SE SUFRE CASTIGO POR OBSTINARSE
EN DEFENDER UNA PLAZA SIN RAZÓN
a | La valentía tiene sus límites, como las demás virtudes.[1] Cuando se traspasan, uno se encuentra en el camino del vicio, de tal manera que, a través suyo, puede llegarse a la temeridad, a la obstinación y a la locura, si no se conocen bien sus fronteras —ciertamente difíciles de distinguir en sus confines—. De esta consideración ha surgido la costumbre, que tenemos en las guerras, de castigar, incluso con la muerte, a quienes se empecinan en defender una plaza que, según las reglas militares, no puede resistir. De lo contrario, con la esperanza de la impunidad, cualquier bicoca detendría un ejército. Al condestable de Montmorency le habían encomendado, en el asedio de Pavía, cruzar el Ticino y tomar posiciones en los suburbios de San Antonio. Frenado por una torre al final del puente, que se obstinó hasta que la cañonearon, mandó colgar a todos los que estaban dentro.[2] Y, más adelante, cuando acompañaba al delfín en una expedición al otro lado de las montañas, tras tomar por la fuerza el castillo de Villana, y después de que la furia de los soldados destrozara a todos los que estaban en su interior, salvo al capitán y al alférez, los hizo colgar y estrangular por la misma razón.[3] No de otro modo actuó el capitán Martín du Bellay, entonces gobernador de Turín, en esa misma región, con el capitán de Saint-Bony, después de que el resto de su gente hubiera sido masacrada durante la conquista de la plaza.[4]
Pero el juicio sobre el valor y la debilidad de un lugar se funda en la estimación y la comparación de las fuerzas que lo asaltan —pues obstinarse contra dos culebrinas sería justo, mientras que empecinarse en esperar treinta cañones sería cometer una locura—, en lo cual se tiene también en cuenta la grandeza del príncipe conquistador, su reputación y el respeto que se le debe. Existe, por lo tanto, el peligro de forzar un poco la balanza por ese lado. Y sucede, por esto mismo, que algunos tienen tan alta opinión de sí mismos, y de sus medios, que no les parece razonable que haya nada digno de hacerles frente, de suerte que pasan a cuchillo a cualquiera que les opone resistencia mientras dura su fortuna.
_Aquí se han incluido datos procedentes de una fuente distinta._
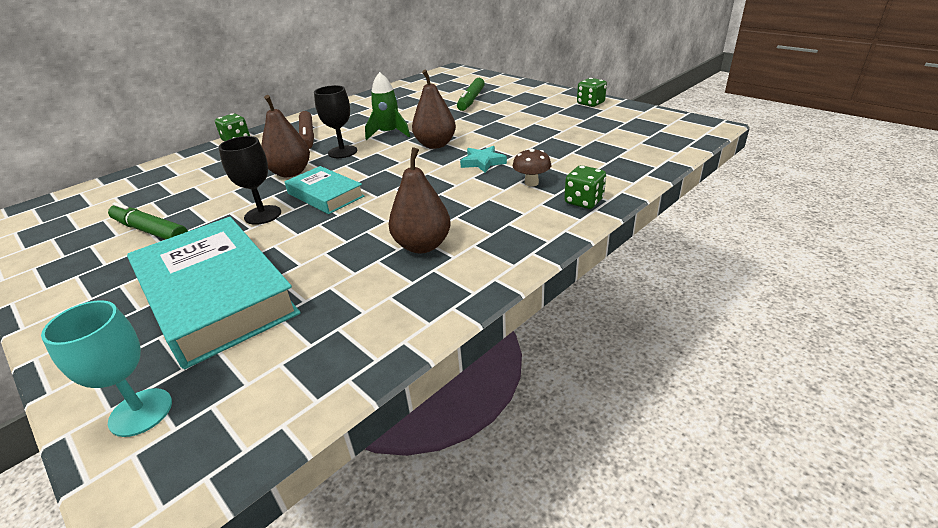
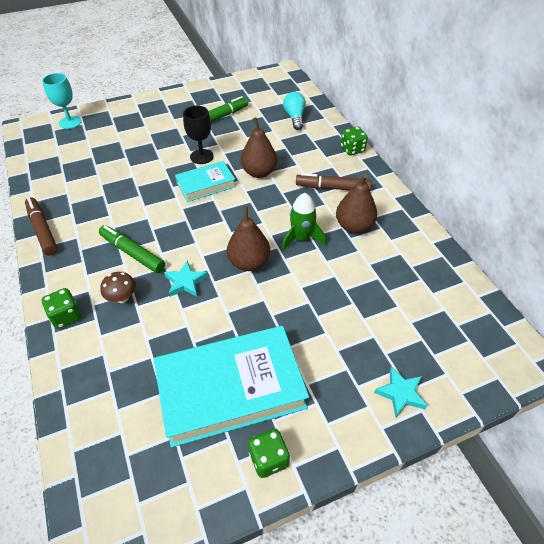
camera: 110 degrees right, 15 degrees up
(161, 180) = (295, 117): none -> turquoise light bulb
(215, 296) = (128, 138): turquoise book -> turquoise book (230, 388)
(342, 152) = (279, 203): black goblet -> none
(422, 245) = (99, 215): brown pear -> brown pear (354, 226)
(471, 100) = (364, 333): green marker -> green marker (132, 253)
(483, 278) = (42, 230): none -> brown marker
(506, 87) = (400, 393): none -> turquoise star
Así lo vemos en las formas de conminación y desafío que los príncipes de Oriente[5] y sus sucesores, que aún hoy existen, practican —feroces, altivas y llenas de bárbara imposición—. c | Y en aquella región por donde los portugueses descantillaron las Indias, encontraron Estados con la ley universal e inviolable de que a todo enemigo derrotado por el rey en persona, o por su lugarteniente, se le excluye de todo acuerdo de rescate y de piedad.[6] b | Por tanto, sobre todo hay que evitar, si se puede, caer en manos de un juez enemigo, victorioso y armado.